Dover has about two hundred hills. It’s true. You really only can tell when you walk through. Today I was walking. I walked down the hill to the end of my street. Up another hill to Central Avenue. Teetered on the top of said hill, looking down central avenue. Started down, picking up momentum. Passed the Café on the Corner. Lady sitting at a table outside, and I hear little bits of what must be a coherent conversation, but I only pick up various names: “Jane!...Lucy!...MARY.” Past the new Thai restaurant on my left, which has been advertising an AUTHENTIC AMERICAN BREAKFAST for the last month or so. The hill pulls me down. A man on a bike veers in front of me, coming to a quick and smooth dismount as he stops. Then he falls down. Now, coming straight for me, is a kid strolling along, playing the mandolin. Or the ukulele? What is the difference, captain, I ask. Not out loud. Wondering this to myself, as he sings along. Tralalalalala he sings. (Maybe not exactly. But it keeps with the traveling minstrel feel). Tralalalalalalalalalala! I like him. But now I’m gone, down past the jeweler’s where I bought an enormous diamond. Now to the bottom of the hill, where the mighty Cocheco river rolls majestically along to be stacked up against the dam across the street. Cross a couple of streets, and you start up another hill, past the smell of pizza from La Festa and the town hall and a sketchy bar and you come to my destination: Adelle’s, a little coffee shop midway up the next hill. Today it’s as far as my momentum took me. Adelle’s is the best coffee shop around. It’s got bumper stickers and organic vegan food and real metal spoons and folk music on the speakers and a communal sketch book which anyone can draw in whenever they want.

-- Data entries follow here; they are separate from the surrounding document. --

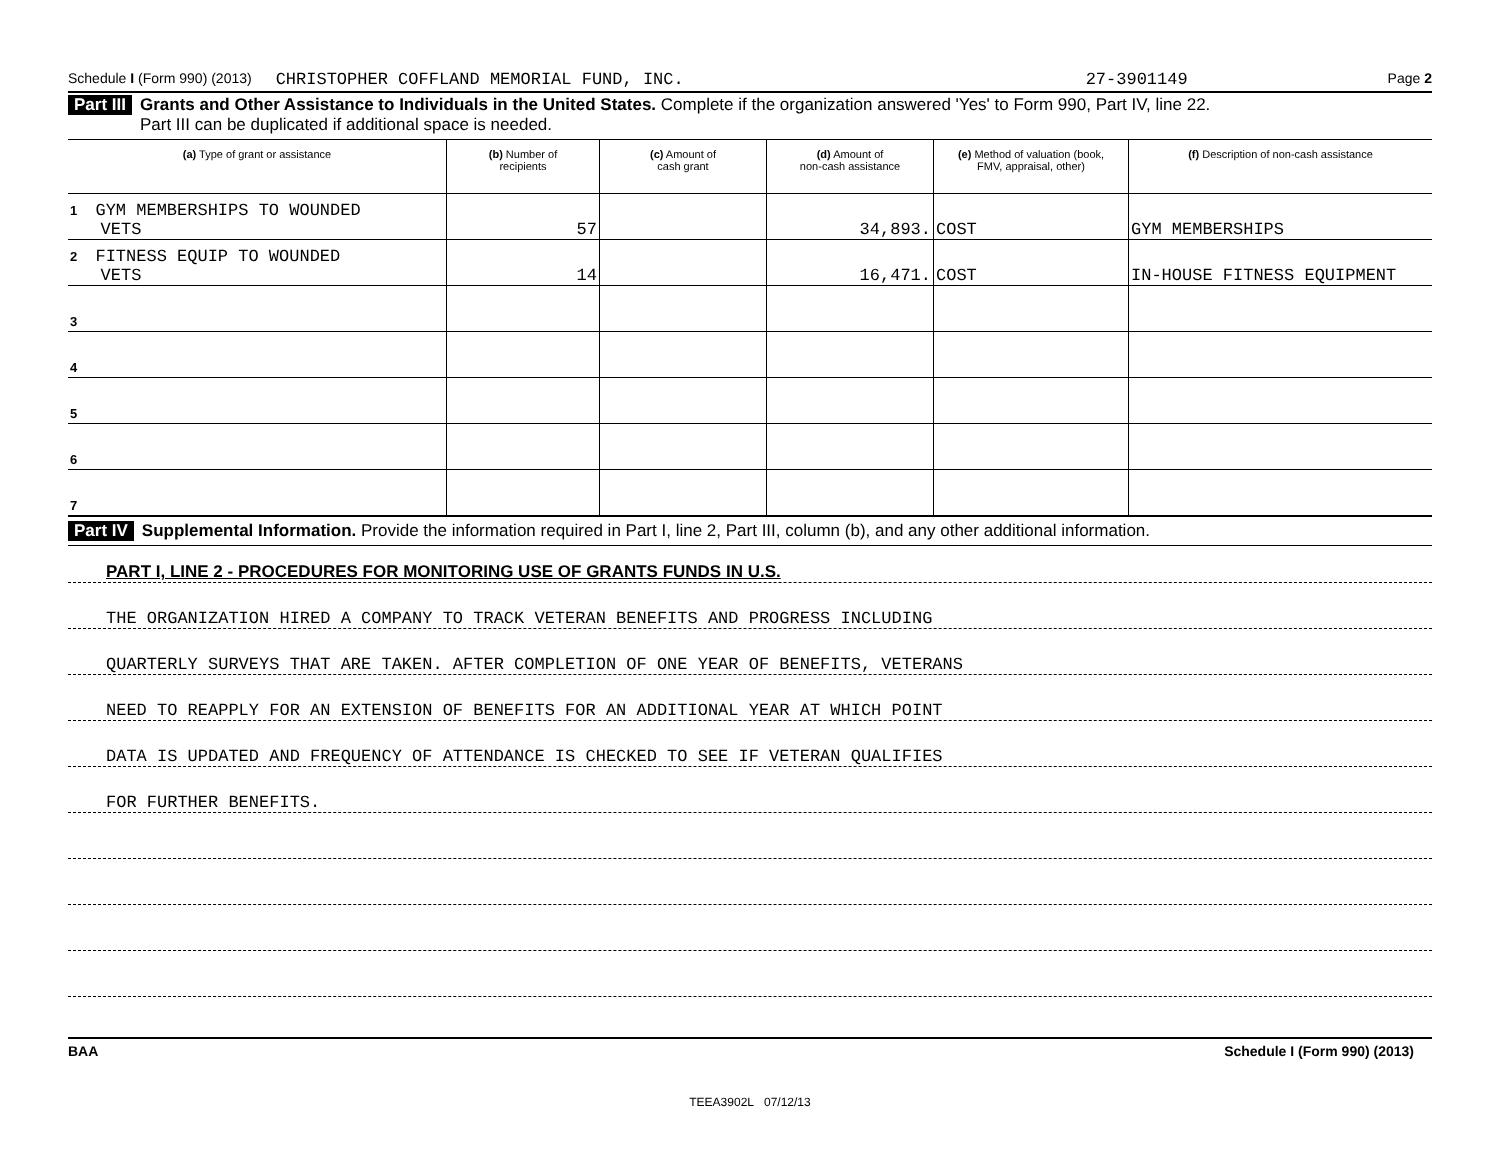Schedule I (Form 990) (2013) CHRISTOPHER COFFLAND MEMORIAL FUND, INC. 27-3901149 Page 2
Part III Grants and Other Assistance to Individuals in the United States. Complete if the organization answered 'Yes' to Form 990, Part IV, line 22.
Part III can be duplicated if additional space is needed.
| (a) Type of grant or assistance | (b) Number of recipients | (c) Amount of cash grant | (d) Amount of non-cash assistance | (e) Method of valuation (book, FMV, appraisal, other) | (f) Description of non-cash assistance |
| --- | --- | --- | --- | --- | --- |
| 1 GYM MEMBERSHIPS TO WOUNDED VETS | 57 | | 34,893. | COST | GYM MEMBERSHIPS |
| 2 FITNESS EQUIP TO WOUNDED VETS | 14 | | 16,471. | COST | IN-HOUSE FITNESS EQUIPMENT |
| 3 | | | | | |
| 4 | | | | | |
| 5 | | | | | |
| 6 | | | | | |
| 7 | | | | | |
Part IV Supplemental Information. Provide the information required in Part I, line 2, Part III, column (b), and any other additional information.
PART I, LINE 2 - PROCEDURES FOR MONITORING USE OF GRANTS FUNDS IN U.S.
THE ORGANIZATION HIRED A COMPANY TO TRACK VETERAN BENEFITS AND PROGRESS INCLUDING
QUARTERLY SURVEYS THAT ARE TAKEN. AFTER COMPLETION OF ONE YEAR OF BENEFITS, VETERANS
NEED TO REAPPLY FOR AN EXTENSION OF BENEFITS FOR AN ADDITIONAL YEAR AT WHICH POINT
DATA IS UPDATED AND FREQUENCY OF ATTENDANCE IS CHECKED TO SEE IF VETERAN QUALIFIES
FOR FURTHER BENEFITS.
BAA Schedule I (Form 990) (2013)
TEEA3902L 07/12/13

So here I am, sitting in a bay window seat, thinking about what the heck I was supposed to be writing? Hills, baby. Big ones, little ones, it doesn’t really matter. The thing is, they pack themselves into Dover like they weren’t allowed in the rest of the county or something. This gives Dover a curious kind of transient feel. Unlike other fairly large towns in the area (Portsmouth, for example), Dover has no large central park or square where people tend to gather to while away the hours. There’s just not enough flat space for something like that (the only flat space of any consequence in downtown is a parking lot). This means you see a lot of people passing through. They can’t stand or sit still for very long because if they do, they will fall down the hill. You might be able to catch a bit of a conversation here or there, but people are always going somewhere.
The music in Adelle’s is that well known classic, “I Aint Gonna Get Drunk No More.” It goes like this: “I aaaaiiiiiint gonna get druuuuuuunnnnnnk no more no I aaaaaaiiiiiiint gonna get druuuuuuunnnnnk no more.” Here comes the kid with the ukumandolele again. Maybe he’s singing I Aint Gonna Get Drunk No More. Tells you what he must have been up to last night. He’s probably on one long back and forth walk of shame right now. This gets me thinking: what if we all woke up tomorrow, grabbed guitars or fiddles or flutes and walked around town singing about what we did last night? It would make for some interesting listening.
(Here’s the part in the blog where I really truly run out of deep thoughts to say and start talking about nothing. It means it’s time to go).
Right captain. Backpack on, grab your guitar, sashay down the street. Today let’s sing that new hit, “I sat on the couch and watched some baseballllllll for a whillllllleee and then some travelllll channelllllllllll.” Maybe then, in some flat place in this up and down kind of town, we can get some people to stop for a spell.